- Task item
Please give an exact transcription of the lines below, from the one that contains "For every layout" to the very last, with no other lines.

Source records
* * * * * * * * *

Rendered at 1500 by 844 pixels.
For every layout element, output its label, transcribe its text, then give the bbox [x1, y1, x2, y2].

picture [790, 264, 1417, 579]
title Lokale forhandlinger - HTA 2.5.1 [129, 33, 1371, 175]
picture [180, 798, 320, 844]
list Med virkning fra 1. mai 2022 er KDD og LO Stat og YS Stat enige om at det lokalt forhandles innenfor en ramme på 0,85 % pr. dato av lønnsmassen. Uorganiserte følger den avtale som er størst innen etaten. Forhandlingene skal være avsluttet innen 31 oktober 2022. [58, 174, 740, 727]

* * * * * * * * *

- Output for this task
For every layout element, output its label, transcribe its text, then give the bbox [x1, y1, x2, y2].

picture [790, 264, 1417, 579]
title Lokale forhandlinger - HTA 2.5.1 [129, 33, 1371, 175]
picture [180, 798, 320, 844]
list Med virkning fra 1. mai 2022 er KDD og LO Stat og YS Stat enige om at det lokalt forhandles innenfor en ramme på 0,85 % pr. dato av lønnsmassen. Uorganiserte følger den avtale som er størst innen etaten. Forhandlingene skal være avsluttet innen 31 oktober 2022. [58, 174, 740, 727]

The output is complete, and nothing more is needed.